Modern Cloud and Data Center environments are based on large scale distributed storage systems. Diagosing configuration errors, software bugs and performance anomalies in such systems has become a major problem for large Web hosting sites.
As part of a larger project, which endeavors to design and prototype interactive, guided modelling for such systems I will introduce Semantic-Aware Resource Anomaly Detection (SARAD), and Program-Aware Anomaly Detection (PAAD), two low overhead real-time solutions for detecting runtime anomalies in storage systems. Both SARAD and PAAD are based on the key observation that most state-of-the-art storage server architectures are multi-threaded and structured as a set of repeatable modules, which we call stages, hence provide good opportunities for statistical modelling and anomaly detection.
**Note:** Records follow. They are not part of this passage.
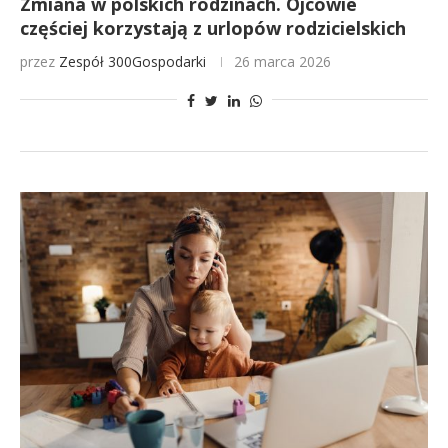
Zmiana w polskich rodzinach. Ojcowie
częściej korzystają z urlopów rodzicielskich
przez
Zespół 300Gospodarki
26 marca 2026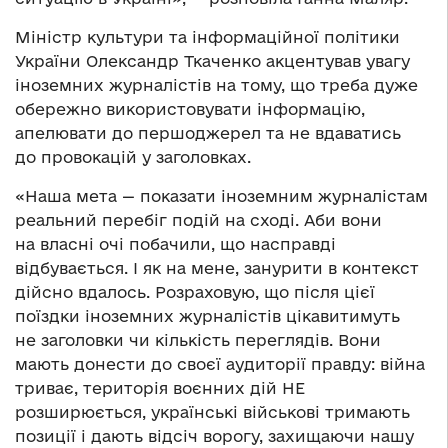
Міністр культури та інформаційної політики
України Олександр Ткаченко акцентував увагу
іноземних журналістів на тому, що треба дуже
обережно використовувати інформацію,
апелювати до першоджерел та не вдаватись
до провокацій у заголовках.
«Наша мета — показати іноземним журналістам
реальний перебіг подій на сході. Аби вони
на власні очі побачили, що насправді
відбувається. І як на мене, занурити в контекст
дійсно вдалось. Розраховую, що після цієї
поїздки іноземних журналістів цікавитимуть
не заголовки чи кількість переглядів. Вони
мають донести до своєї аудиторії правду: війна
триває, територія воєнних дій НЕ
розширюється, українські військові тримають
позиції і дають відсіч ворогу, захищаючи нашу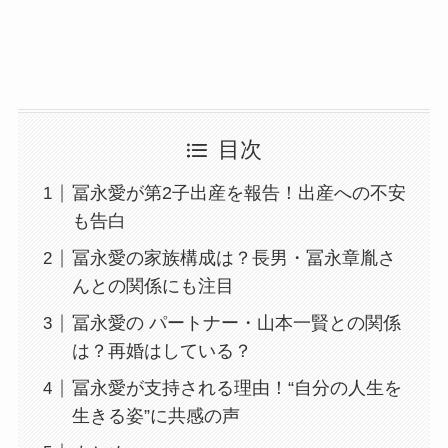
目次
冨永愛が第2子出産を報告！出産への不安
も告白
冨永愛の家族構成は？長男・冨永章胤さ
んとの関係にも注目
冨永愛の パートナー・山本一賢との関係
は？再婚はしている？
冨永愛が支持される理由！“自分の人生を
生きる姿”に共感の声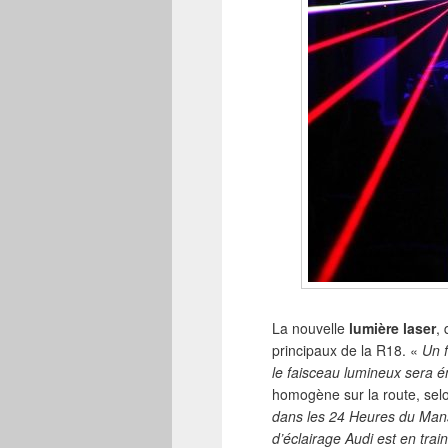
La nouvelle
lumière laser
,
principaux de la R18. «
Un f
le faisceau lumineux sera é
homogène sur la route, sel
dans les 24 Heures du Mans
d’éclairage Audi est en tra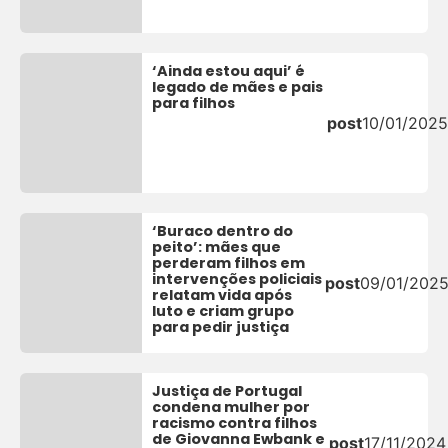
‘Ainda estou aqui’ é
legado de mães e pais
para filhos
post
10/01/2025
‘Buraco dentro do
peito’: mães que
perderam filhos em
intervenções policiais
post
09/01/202
relatam vida após
luto e criam grupo
para pedir justiça
Justiça de Portugal
condena mulher por
racismo contra filhos
de Giovanna Ewbank e
post
17/11/2024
SARAD and PAAD leverage this observation to collect stage-level resource consumption and log summaries at runtime and to perform statistical analysis across stage instances. Stages that generate either one of i) abnormal resource usage patterns, or ii) rare execution flows or unusually high duration for regular flows at run-time indicate anomalies. Both methods make two key contributions: i) limit the search space for root causes, by pinpointing specific anomalous code stages, and ii) reduce compute and storage requirements for monitoring data and log analysis, while preserving accuracy, through information summarization.
We evaluated both methods on three distributed storage systems: HBase, Hadoop Distributed File System (HDFS), and Cassandra. We show that, with practically zero overhead, we uncover various anomalies in real-time.
Cristiana Amza received her B.S. degree in Computer Engineering from Bucharest Polytechnic Institute in 1991, the M.S. and the Ph.D. degrees in Computer Science from Rice University in 1997 and 2003 respectively. Her research interests are in the area of distributed and parallel systems, with an emphasis on designing, prototyping and experimentally evaluating novel algorithms and tools for self-managing, self-adaptive and self-healing behavior in data centers and Clouds. She joined the Department of Electrical and Computer Engineering at University of Toronto in October 2003 as an Assistant Professor and became an Associate Professor in July 2009. She is actively collaborating with several industry partners, including Intel, NetApp, Bell Canada, and IBM through IBM T.J. Watson, Almaden and IBM Toronto Labs.